In order to avoid this problem, like other suggested you can create your file in some location I am using /home//crash/core.sh, create it using the following command, replacing with your user. Alternatively you can also obviously change the entire path.
echo -e '#!/bin/bash\nexec /bin/gzip -f - >"/home/<username>/crashes/core-$1-$2-$3-$4-$5.gz"' > ~/crashes/core.sh
Now this script will take 5 input parameters and concatenate them and add to core-path. The full paths must be specified in the ~/crashes/core.sh. Also the location of this script can be specified. Now lets tell kernel to use tour executable with parameters when generating file:
sudo sysctl -w kernel.core_pattern="|/home/<username>/crashes/core.sh %e %p %h %t"
Again should be replaced (or entire path to match location and name of core.sh script).
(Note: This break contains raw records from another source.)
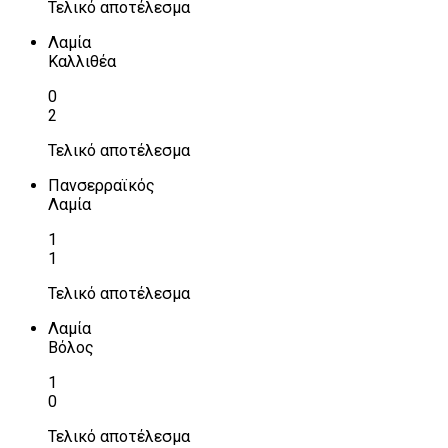
Τελικό αποτέλεσμα
Λαμία
Καλλιθέα
0
2
Τελικό αποτέλεσμα
Πανσερραϊκός
Λαμία
1
1
Τελικό αποτέλεσμα
Λαμία
Βόλος
1
0
Τελικό αποτέλεσμα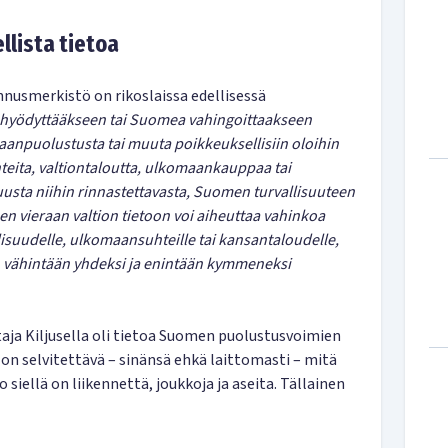
llista tietoa
nusmerkistö on rikoslaissa edellisessä
ta hyödyttääkseen tai Suomea vahingoittaakseen
aanpuolustusta tai muuta poikkeuksellisiin oloihin
ita, valtiontaloutta, ulkomaankauppaa tai
usta niihin rinnastettavasta, Suomen turvallisuuteen
en vieraan valtion tietoon voi aiheuttaa vahinkoa
suudelle, ulkomaansuhteille tai kansantaloudelle,
n vähintään yhdeksi ja enintään kymmeneksi
aja Kiljusella oli tietoa Suomen puolustusvoimien
n selvitettävä – sinänsä ehkä laittomasti – mitä
 siellä on liikennettä, joukkoja ja aseita. Tällainen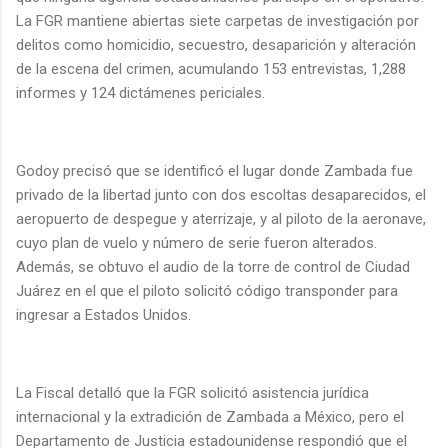
La FGR mantiene abiertas siete carpetas de investigación por
delitos como homicidio, secuestro, desaparición y alteración
de la escena del crimen, acumulando 153 entrevistas, 1,288
informes y 124 dictámenes periciales.
Godoy precisó que se identificó el lugar donde Zambada fue
privado de la libertad junto con dos escoltas desaparecidos, el
aeropuerto de despegue y aterrizaje, y al piloto de la aeronave,
cuyo plan de vuelo y número de serie fueron alterados.
Además, se obtuvo el audio de la torre de control de Ciudad
Juárez en el que el piloto solicitó código transponder para
ingresar a Estados Unidos.
La Fiscal detalló que la FGR solicitó asistencia jurídica
internacional y la extradición de Zambada a México, pero el
Departamento de Justicia estadounidense respondió que el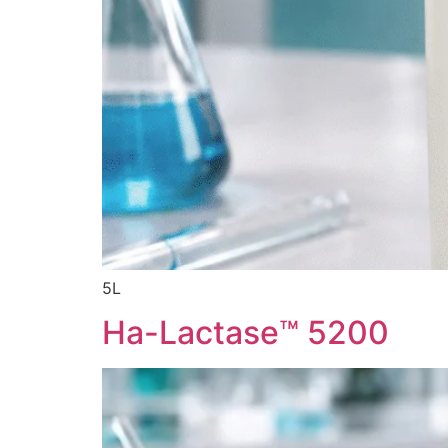
5L
Ha-Lactase™ 5200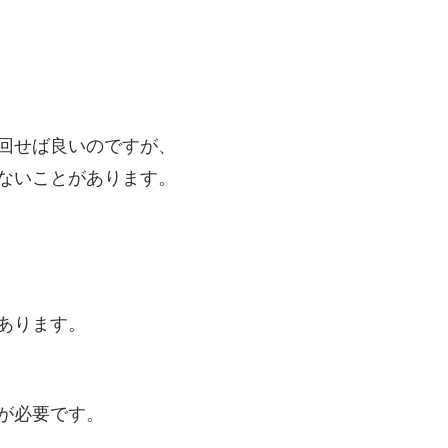
回せば良いのですが、
ないことがあります。
あります。
が必要です。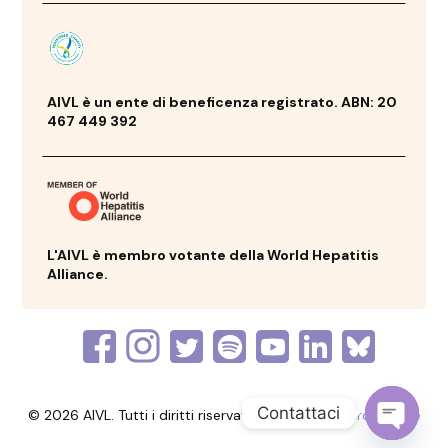
AIVL è un ente di beneficenza registrato. ABN: 20
467 449 392
L'AIVL è membro votante della World Hepatitis
Alliance.
Contattaci
© 2026 AIVL. Tutti i diritti riservati. Realizzato da
Prosperare
Apri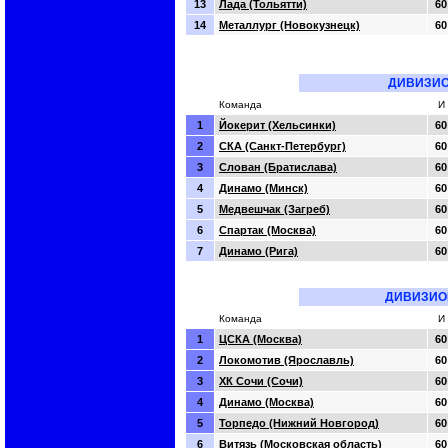
13
Лада (Тольятти)
60
14
Металлург (Новокузнецк)
60
ДИВИЗИО
Команда
И
1
Йокерит (Хельсинки)
60
2
СКА (Санкт-Петербург)
60
3
Слован (Братислава)
60
4
Динамо (Минск)
60
5
Медвешчак (Загреб)
60
6
Спартак (Москва)
60
7
Динамо (Рига)
60
ДИВИЗИО
Команда
И
1
ЦСКА (Москва)
60
2
Локомотив (Ярославль)
60
3
ХК Сочи (Сочи)
60
4
Динамо (Москва)
60
5
Торпедо (Нижний Новгород)
60
6
Витязь (Московская область)
60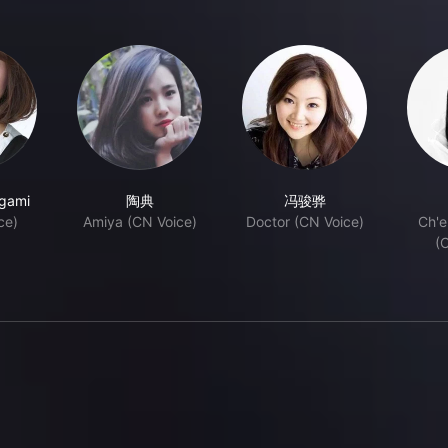
igami
陶典
冯骏骅
ce)
Amiya (CN Voice)
Doctor (CN Voice)
Ch'e
(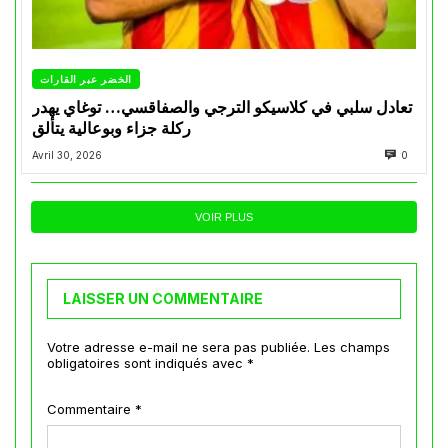
الخضر عبر القارات
تعادل سلبي في كلاسيكو الترجي والصفاقسي… توغاي يهدر
ركلة جزاء وبوعالية يتألق
Avril 30, 2026
0
VOIR PLUS
LAISSER UN COMMENTAIRE
Votre adresse e-mail ne sera pas publiée.
Les champs
obligatoires sont indiqués avec
*
Commentaire
*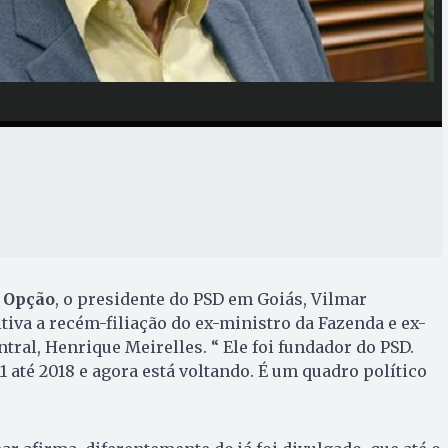
 Opção
, o presidente do PSD em Goiás, Vilmar
tiva a recém-filiação do ex-ministro da Fazenda e ex-
tral, Henrique Meirelles. “ Ele foi fundador do PSD.
1 até 2018 e agora está voltando. É um quadro político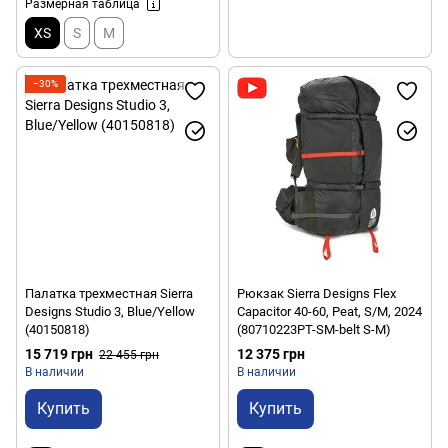
Размерная таблица
XS
S
M
−30%
Палатка трехместная Sierra
Рюкзак Sierra Designs Flex
Designs Studio 3, Blue/Yellow
Capacitor 40-60, Peat, S/M, 2024
(40150818)
(80710223PT-SM-belt S-M)
15 719 грн
12 375 грн
22 455 грн
В наличии
В наличии
Купить
Купить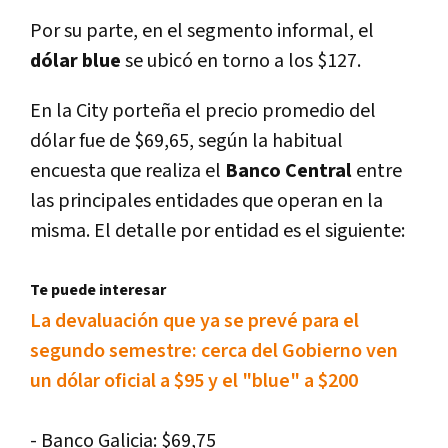
Por su parte, en el segmento informal, el
dólar blue
se ubicó en torno a los $127.
En la City porteña el precio promedio del
dólar fue de $69,65, según la habitual
encuesta que realiza el
Banco Central
entre
las principales entidades que operan en la
misma. El detalle por entidad es el siguiente:
Te puede interesar
La devaluación que ya se prevé para el
segundo semestre: cerca del Gobierno ven
un dólar oficial a $95 y el "blue" a $200
- Banco Galicia: $69,75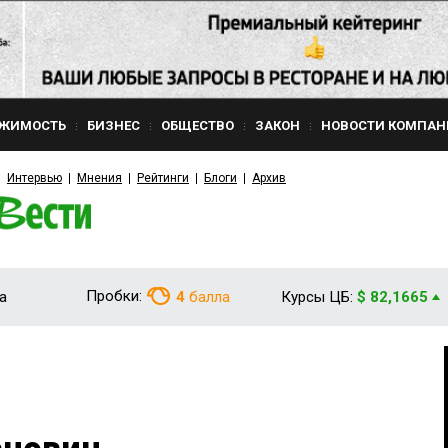
ЖИМОСТЬ
БИЗНЕС
ОБЩЕСТВО
ЗАКОН
НОВОСТИ КОМПАН
Интервью
Мнения
Рейтинги
Блоги
Архив
Пробки:
а
4
балла
Курсы ЦБ:
$ 82,1665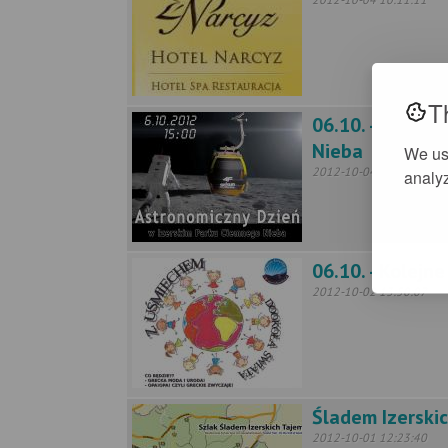
T
06.10. - DZIEŃ
Nieba
We us
2012-10-04 08:46:30
analyz
06.10. - Kolej
2012-10-02 13:50:07
Śladem Izerskic
2012-10-01 12:23:40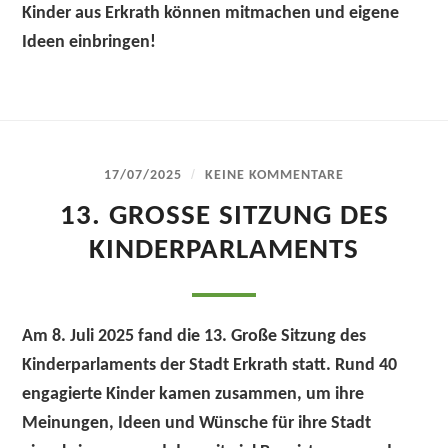
Kinder aus Erkrath können mitmachen und eigene
Ideen einbringen!
/
17/07/2025
KEINE KOMMENTARE
13. GROSSE SITZUNG DES K
INDERPARLAMENTS
Am 8. Juli 2025 fand die 13. Große Sitzung des
Kinderparlaments der Stadt Erkrath statt. Rund 40
engagierte Kinder kamen zusammen, um ihre
Meinungen, Ideen und Wünsche für ihre Stadt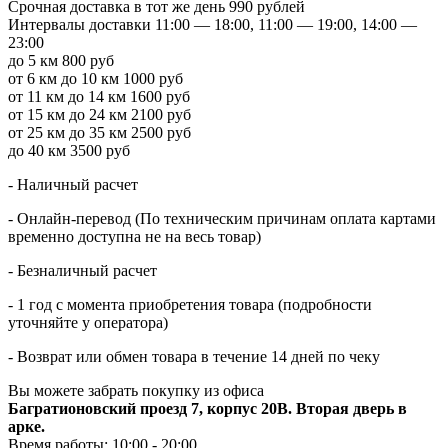
Срочная доставка в тот же день
990 рублей
Интервалы доставки
11:00 — 18:00, 11:00 — 19:00, 14:00 —
23:00
до 5 км
800 руб
от 6 км до 10 км
1000 руб
от 11 км до 14 км
1600 руб
от 15 км до 24 км
2100 руб
от 25 км до 35 км
2500 руб
до 40 км
3500 руб
- Наличный расчет
- Онлайн-перевод (По техническим причинам оплата картами
временно доступна не на весь товар)
- Безналичный расчет
- 1 год с момента приобретения товара (подробности
уточняйте у оператора)
- Возврат или обмен товара в течение 14 дней по чеку
Вы можете забрать покупку из офиса
Багратионовский проезд 7, корпус 20В. Вторая дверь в
арке.
Время работы: 10:00 - 20:00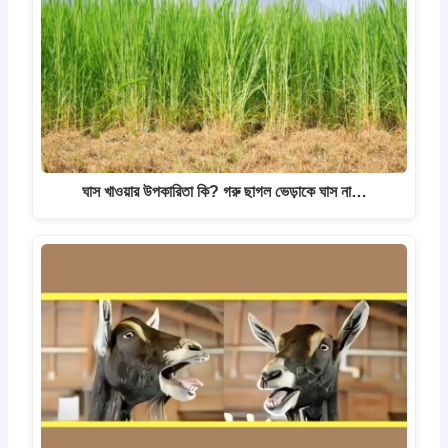
ঘাস খাওয়ার উপকারিতা কি? গরু ছাগল ভেড়াকে ঘাস না…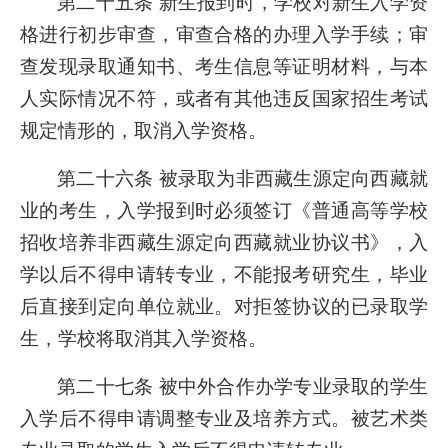
第二十五条 新生报到时，学校对新生入学资
格进行初步审查，审查合格的办理入学手续；审
查发现录取通知书、考生信息等证明材料，与本
人实际情况不符，或者有其他违反国家招生考试
规定情形的，取消入学资格。
第二十六条 被录取为非西藏生源定向西藏就
业的考生，入学报到时必须签订《普通高等学校
招收培养非西藏生源定向西藏就业协议书》，入
学以后不得申请转专业，不能报考研究生，毕业
后直接到定向单位就业。对拒签协议的已录取学
生，学校将取消其入学资格。
第二十七条 被中外合作办学专业录取的学生
入学后不得申请调整专业及培养方式。被艺术类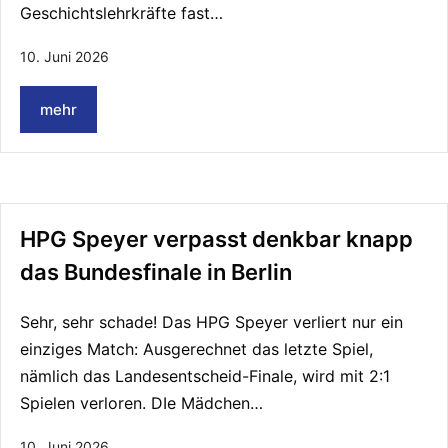
Geschichtslehrkräfte fast…
10. Juni 2026
mehr
HPG Speyer verpasst denkbar knapp
das Bundesfinale in Berlin
Sehr, sehr schade! Das HPG Speyer verliert nur ein
einziges Match: Ausgerechnet das letzte Spiel,
nämlich das Landesentscheid-Finale, wird mit 2:1
Spielen verloren. DIe Mädchen…
10. Juni 2026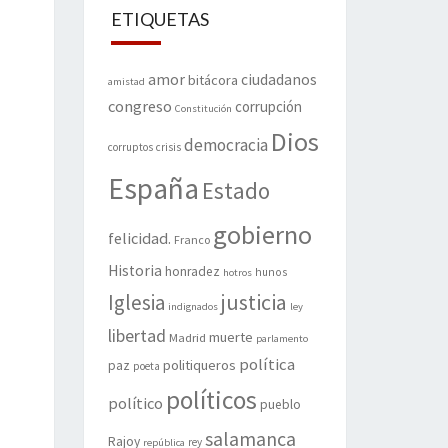
ETIQUETAS
amor
ciudadanos
bitácora
amistad
congreso
corrupción
Constitución
Dios
democracia
corruptos
crisis
España
Estado
gobierno
felicidad.
Franco
Historia
honradez
hunos
hotros
justicia
Iglesia
indignados
ley
libertad
muerte
Madrid
parlamento
política
politiqueros
paz
poeta
políticos
político
pueblo
salamanca
Rajoy
rey
república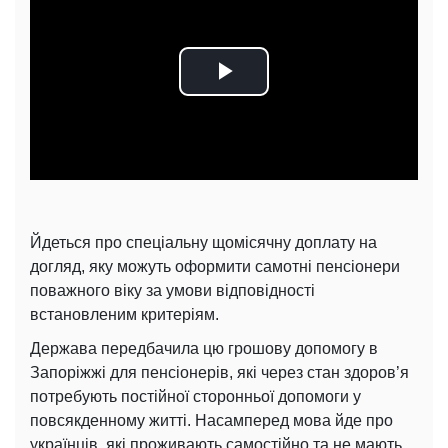
Play
Video
Йдеться про спеціальну щомісячну доплату на
догляд, яку можуть оформити самотні пенсіонери
поважного віку за умови відповідності
встановленим критеріям.
Держава передбачила цю грошову допомогу в
Запоріжжі для пенсіонерів, які через стан здоров’я
потребують постійної сторонньої допомоги у
повсякденному житті. Насамперед мова йде про
українців, які проживають самостійно та не мають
Next step is to crash some program, lets create example crashing cpp file:
int main (){
int * a = nullptr;
int b = *a;
}
After compiling and running there are 2 options, either we will see:
Segmentation fault (core dumped)
Or
Segmentation fault
In case we see the latter, there are few possible reasons.
ulimit is not set, ulimit -c should specify what is limit for cores
apport or your distro core dump collector is not running, this should be investigated further
there is an error in script we wrote, I suggest than checking some basic dump path to check if the other things aren't reason the below should create /tmp/core.dump:
sudo sysctl -w kernel.core_pattern="/tmp/core.dump"
I know there is already an answer for this question however it wasn't obvious for me why it isn't working "out of the box" so I wanted to summarize my findings, hope it helps someone.